Further down are entries; set down exactly and only the lines from the one with "45: (124, 162)" up to and including the one with "51: (224, 130)", dropping each picture.

- - -

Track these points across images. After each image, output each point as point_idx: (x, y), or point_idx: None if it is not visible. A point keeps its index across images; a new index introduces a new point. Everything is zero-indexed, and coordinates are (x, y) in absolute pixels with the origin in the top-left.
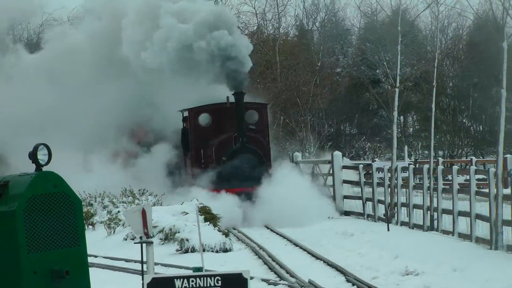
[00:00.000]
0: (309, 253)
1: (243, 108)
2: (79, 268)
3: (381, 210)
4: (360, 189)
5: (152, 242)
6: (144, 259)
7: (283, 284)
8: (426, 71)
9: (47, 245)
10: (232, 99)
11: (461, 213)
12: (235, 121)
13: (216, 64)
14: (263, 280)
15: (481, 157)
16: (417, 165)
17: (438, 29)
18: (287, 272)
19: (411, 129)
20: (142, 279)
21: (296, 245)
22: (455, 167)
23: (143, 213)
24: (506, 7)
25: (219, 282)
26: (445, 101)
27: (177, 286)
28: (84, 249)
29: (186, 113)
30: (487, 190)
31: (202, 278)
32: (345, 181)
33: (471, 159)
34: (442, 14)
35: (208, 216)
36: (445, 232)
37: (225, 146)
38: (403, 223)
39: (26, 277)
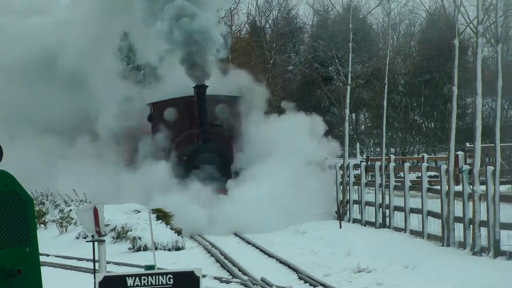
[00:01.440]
0: (261, 251)
1: (205, 102)
2: (31, 267)
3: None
4: None
5: (104, 241)
6: (96, 258)
7: (235, 282)
8: (378, 68)
9: None
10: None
11: (413, 210)
12: (199, 116)
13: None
14: (215, 278)
15: (432, 154)
16: (369, 162)
17: (390, 26)
18: (240, 270)
19: (363, 127)
20: (94, 278)
21: (248, 243)
22: (407, 164)
23: (95, 211)
24: (457, 5)
25: (171, 280)
26: (396, 98)
27: (129, 284)
28: (36, 248)
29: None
30: (438, 187)
31: (154, 276)
32: None
33: (423, 156)
34: (393, 11)
35: (161, 214)
36: (397, 229)
37: (186, 144)
38: (355, 220)
39: None
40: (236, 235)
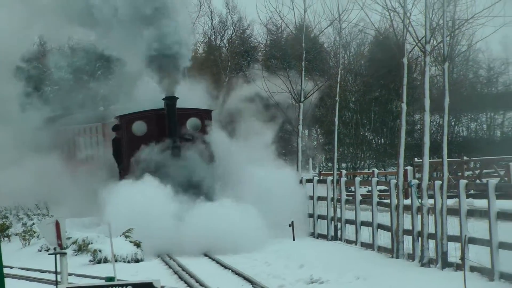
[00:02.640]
0: (217, 262)
1: (174, 115)
2: None
3: None
4: None
5: (65, 253)
6: (58, 270)
7: None
8: (329, 86)
9: None
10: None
11: (364, 223)
12: (169, 129)
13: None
14: None
15: (382, 169)
16: (321, 177)
17: (341, 45)
18: (197, 281)
19: (315, 142)
20: None
21: (205, 255)
22: (358, 179)
23: (57, 225)
24: (406, 25)
25: None
26: (347, 115)
27: None
28: None
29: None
30: (388, 201)
31: (114, 287)
32: None
33: (373, 171)
34: (344, 30)
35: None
36: (349, 241)
37: (154, 158)
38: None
39: None
40: (206, 255)
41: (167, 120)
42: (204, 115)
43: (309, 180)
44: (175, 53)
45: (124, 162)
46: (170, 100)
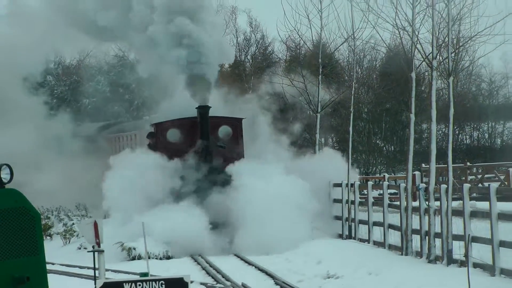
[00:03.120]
0: (242, 259)
1: (208, 124)
2: (39, 274)
3: None
4: None
5: (103, 251)
6: (96, 266)
7: (219, 287)
8: (344, 98)
9: (9, 254)
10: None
11: (376, 223)
12: (201, 135)
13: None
14: (201, 283)
15: (392, 174)
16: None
17: (354, 61)
18: (223, 277)
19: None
20: (95, 284)
21: (234, 254)
22: (370, 183)
23: (95, 225)
24: (414, 42)
25: (163, 285)
26: (360, 125)
27: None
28: (43, 258)
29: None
30: (398, 203)
31: (148, 282)
32: None
33: (384, 175)
34: (358, 47)
35: None
36: (362, 240)
37: (188, 163)
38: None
39: None
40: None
41: (199, 127)
42: (235, 123)
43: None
44: (206, 71)
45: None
46: (203, 109)
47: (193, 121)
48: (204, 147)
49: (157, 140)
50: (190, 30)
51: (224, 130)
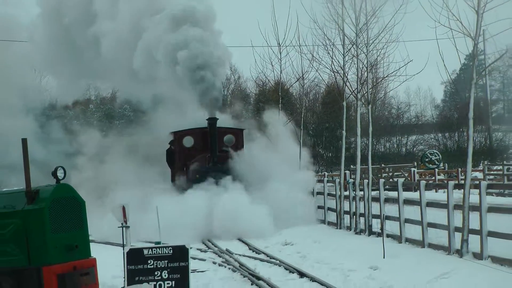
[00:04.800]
0: (239, 239)
1: (216, 132)
2: (84, 243)
3: None
4: None
5: (129, 227)
6: (124, 237)
7: (210, 251)
8: (296, 119)
9: (63, 228)
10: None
11: (320, 207)
12: (210, 143)
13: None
14: (197, 249)
15: (330, 172)
16: None
17: (303, 94)
18: (213, 244)
19: None
20: (123, 250)
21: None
22: (315, 179)
23: (123, 208)
24: (344, 81)
25: (171, 250)
26: (307, 138)
27: (145, 254)
28: (86, 231)
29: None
30: (334, 193)
31: (160, 248)
32: None
33: (324, 173)
34: (306, 84)
35: None
36: None
37: (199, 165)
38: None
39: (50, 250)
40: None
41: (209, 135)
42: (237, 132)
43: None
44: (216, 96)
45: (175, 167)
46: (212, 120)
47: (203, 130)
48: (212, 152)
49: (175, 145)
50: (208, 78)
51: (228, 138)
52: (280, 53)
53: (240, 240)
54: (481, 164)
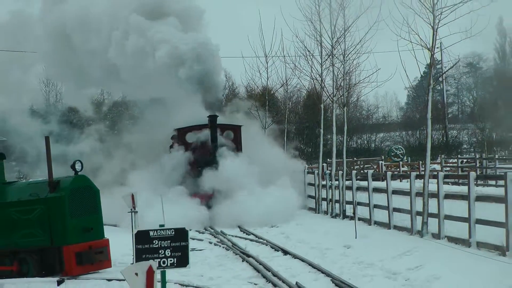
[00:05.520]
0: (238, 227)
1: (216, 127)
2: (98, 226)
3: None
4: None
5: (137, 212)
6: (133, 221)
7: (207, 233)
8: (280, 120)
9: (80, 213)
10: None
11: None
12: (211, 139)
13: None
14: (196, 230)
15: (310, 165)
16: None
17: (286, 98)
18: (210, 227)
19: None
20: (132, 232)
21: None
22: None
23: (132, 196)
24: (322, 87)
25: (173, 232)
26: (291, 135)
27: (151, 235)
28: (101, 216)
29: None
30: (313, 182)
31: (164, 230)
32: None
33: (305, 166)
34: (289, 90)
35: None
36: None
37: (202, 158)
38: None
39: (69, 232)
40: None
41: (210, 131)
42: (235, 128)
43: None
44: (217, 95)
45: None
46: (213, 117)
47: (204, 126)
48: (213, 146)
49: (178, 140)
50: (212, 81)
51: (227, 133)
52: (266, 63)
53: (240, 227)
54: (438, 157)
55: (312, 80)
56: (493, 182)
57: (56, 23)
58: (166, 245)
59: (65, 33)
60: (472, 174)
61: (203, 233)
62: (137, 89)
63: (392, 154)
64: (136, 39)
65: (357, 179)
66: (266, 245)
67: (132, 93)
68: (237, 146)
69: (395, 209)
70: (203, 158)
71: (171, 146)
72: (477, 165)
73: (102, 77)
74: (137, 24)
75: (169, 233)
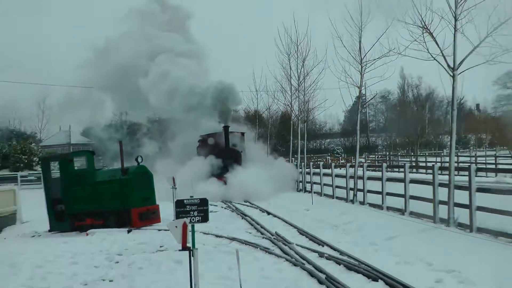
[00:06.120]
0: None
1: (228, 134)
2: (153, 196)
3: None
4: None
5: (176, 188)
6: (173, 194)
7: (220, 206)
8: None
9: (141, 188)
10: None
11: None
12: (225, 141)
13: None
14: (211, 204)
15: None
16: None
17: (269, 116)
18: (224, 200)
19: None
20: (173, 200)
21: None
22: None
23: (173, 178)
24: (291, 109)
25: (198, 200)
26: (272, 140)
27: (185, 202)
28: (154, 190)
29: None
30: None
31: (193, 199)
32: None
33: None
34: (271, 112)
35: None
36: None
37: (219, 154)
38: None
39: (134, 200)
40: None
41: (224, 136)
42: (241, 134)
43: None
44: (229, 111)
45: (204, 157)
46: (226, 127)
47: (219, 134)
48: (226, 147)
49: (202, 143)
50: (226, 106)
51: (236, 137)
52: (257, 95)
53: (246, 201)
54: (363, 154)
55: (285, 106)
56: (397, 170)
57: (115, 68)
58: (194, 208)
59: (123, 75)
60: (384, 165)
61: (216, 205)
62: (176, 112)
63: (335, 152)
64: (168, 84)
65: (313, 168)
66: (256, 208)
67: (173, 114)
68: (242, 145)
69: (337, 186)
70: (223, 155)
71: (198, 147)
72: (387, 159)
73: (154, 103)
74: (165, 70)
75: (196, 201)
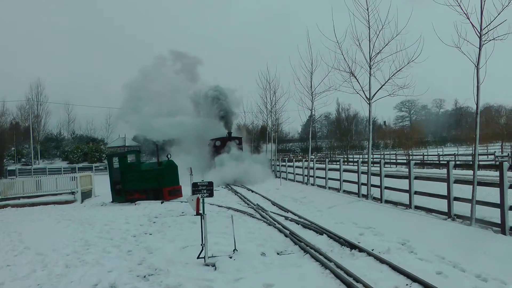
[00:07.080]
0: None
1: (231, 138)
2: (177, 180)
3: None
4: None
5: (192, 175)
6: (190, 179)
7: (221, 187)
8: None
9: (170, 175)
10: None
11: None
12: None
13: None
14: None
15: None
16: None
17: (253, 128)
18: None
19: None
20: (190, 182)
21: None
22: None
23: (190, 168)
24: (267, 125)
25: (207, 182)
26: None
27: (198, 184)
28: (178, 176)
29: (208, 141)
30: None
31: (203, 182)
32: None
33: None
34: (255, 125)
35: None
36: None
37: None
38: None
39: (166, 182)
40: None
41: (227, 140)
42: (240, 139)
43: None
44: (231, 120)
45: (212, 155)
46: (229, 133)
47: (224, 138)
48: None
49: (211, 145)
50: (229, 116)
51: (236, 141)
52: (244, 114)
53: (242, 185)
54: (314, 153)
55: (263, 121)
56: (335, 163)
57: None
58: (204, 188)
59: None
60: (327, 160)
61: (221, 189)
62: (194, 130)
63: (296, 151)
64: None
65: (281, 162)
66: (244, 188)
67: (192, 132)
68: (241, 147)
69: (297, 174)
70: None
71: (209, 146)
72: (329, 156)
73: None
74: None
75: (205, 183)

- - -

=== Answer for this exercise ===
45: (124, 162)
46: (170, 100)
[00:03.120]
0: (242, 259)
1: (208, 124)
2: (39, 274)
3: None
4: None
5: (103, 251)
6: (96, 266)
7: (219, 287)
8: (344, 98)
9: (9, 254)
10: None
11: (376, 223)
12: (201, 135)
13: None
14: (201, 283)
15: (392, 174)
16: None
17: (354, 61)
18: (223, 277)
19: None
20: (95, 284)
21: (234, 254)
22: (370, 183)
23: (95, 225)
24: (414, 42)
25: (163, 285)
26: (360, 125)
27: None
28: (43, 258)
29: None
30: (398, 203)
31: (148, 282)
32: None
33: (384, 175)
34: (358, 47)
35: None
36: (362, 240)
37: (188, 163)
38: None
39: None
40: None
41: (199, 127)
42: (235, 123)
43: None
44: (206, 71)
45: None
46: (203, 109)
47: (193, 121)
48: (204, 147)
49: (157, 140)
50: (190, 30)
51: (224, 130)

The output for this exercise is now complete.